Vent de travers un jour de viaduc

 

Le noir Soulages, le noir des ténèbres, profond, impénétrable, « l’outrenoir ». Face à nous, le ciel s’était maculé d’un noir Soulages, coiffant l’horizon d’une chape de plomb, bien au-delà des rives de Loire, bien au-delà de ces grands peupliers, fins du pied, fragiles, graciles, se courbant déjà sous la puissance d’un vent déchirant. L’orage allait crier sa rage, c’était sauve qui peut dans « l’outrenoir ».

« Mais vous n’allez pas rester là ? ». Nous nous étions réfugiés sous un appentis, le dos collé au mur déjà humide. Un petit bonhomme tout rond venait de cogner au carreau poisseux « allez venez, j’ai du Bourgueil rouge, ça va vous réchauffer ». On s’est regardé, nous avons hésité. La pluie martelait et fouettait le sol. La foudre tournoyait comme le bourreau au pied de l’échafaud. L’homme a rajusté sa casquette de marinier, signe de dire « alors, vous vous décidez ? ».

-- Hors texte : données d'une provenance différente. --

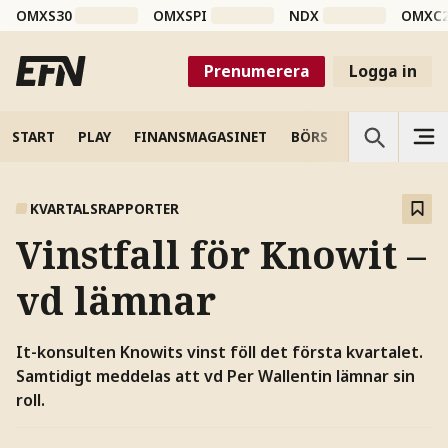
OMXS30
OMXSPI
NDX
OMXC
Prenumerera
Logga in
START
PLAY
FINANSMAGASINET
BÖRS
VETENSKAP
KVARTALSRAPPORTER
Vinstfall för Knowit –
vd lämnar
It-konsulten Knowits vinst föll det första kvartalet.
Samtidigt meddelas att vd Per Wallentin lämnar sin
roll.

On ne s’est même pas présentés. Nous étions finalement de simples pèlerins de passage partageant un maigre quignon de pain. Ca allait de soit, dans ce garage sombre et bas de plafond. Nous nous sommes assis sur un banc et nous avons posé nos coudes sur une toile cirée bien dégraissée. Au dessus de nos têtes, trois crabes séchés et poussiéreux se dandinaient sur un fil de pêche, le petit homme de lâcher « j’ai eu quatre cancers. Et à chaque fois, j’ai accroché une de ces bestioles pour lui dire merde à cette saloperie».

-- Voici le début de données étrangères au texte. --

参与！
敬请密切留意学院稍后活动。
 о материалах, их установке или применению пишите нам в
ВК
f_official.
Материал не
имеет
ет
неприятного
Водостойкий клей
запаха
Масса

Il y a des jours ainsi de bonne fortune. Sans que rien ne soit écrit, affiché. A la volée, au débotté, des points de suspension à remplir dans ce journal d’une escapade ligérienne, le long de cette Loire impériale. J’ai bu un verre de Bourgueil, puis un second. Je n’ai pas refusé le troisième, à moitié plein, mon hôte me fixant droit dans les yeux d’un regard d’un bleu acier.
Il avait un côté Jean Gabin bien affirmé, par les petites phrases et Galabru pour la gouaille et le tonnerre dans la voix. Juste une phrase « vous ne voulez pas des plans de tomates car j’en ai plus que ce que le curé pourrait bénir ». J’étais rentré sans le savoir chez Jacques Robin, illustre pêcheur de brochets, d’anguilles et de lamproies et émérite marin d’eau douce. A bord de sa « Pascal Carole », une gabare longue de 22 mètres et de bien d’autres bateaux à fond plat qu’il a construits de ses propres mains, entre bancs de sable, vieux ports abandonnés et courants capricieux, il s’est forgé une mémoire missel, celle de la Loire éternelle.

Monsieur Loire, on le surnomme également « Vent de Travers » pour s’être échoué sur un coup de vent…de travers, est ainsi devenu l’ami des bons vivants, des journalistes, enfin pas tous, des politiques, enfin pas tous…De ceux qui, bottes au pied, lâchent les scénarios parigots pour s’encanailler à pêcher dans les petits matins brumeux, ces grands et nobles carnassiers. Galabru justement qu’il imite à merveille, Jean Carmet l’enfant du pays originaire de Bourgueil, Claude Chabrol, Pierre Perret, Jean Pierre Pernaut, Jean Pierre Coffe. Encore une phrase de lui « j’étais à l’hôpital, j’ai téléphoné à Jean Pierre. Je lui ai dit « viens voir ce que l’on mange ici « c’est de la meerrrde ». Mais le pauvre, il est mort quelques jours plus tard ». Ils ont partagé ensemble plus d’un brochet au beurre blanc et siphonné plus d’une bouteille de ces coteaux enchanteurs, dans ce même garage, sur cette même toile cirée ou bien au fond de ce petit jardin où les filets de pêche sont accrochés à la falaise de calcaire blanc.

L’orage avait mis fin à cette purge d’un soir. Etait venu le temps des loches grasses et visqueuses et des escargots blancs. Je refusais un quatrième verre, je me levais, le rouge aux joues, courbé pour ne pas toucher le bas plafond, l’un des crabes se balançant sous mon nez. J’ai dit merci, « Vent de Travers » de sa grosse poigne m’a serré longuement la main « mais dans la vie, si on n’est pas là pour donner, à quoi on sert ».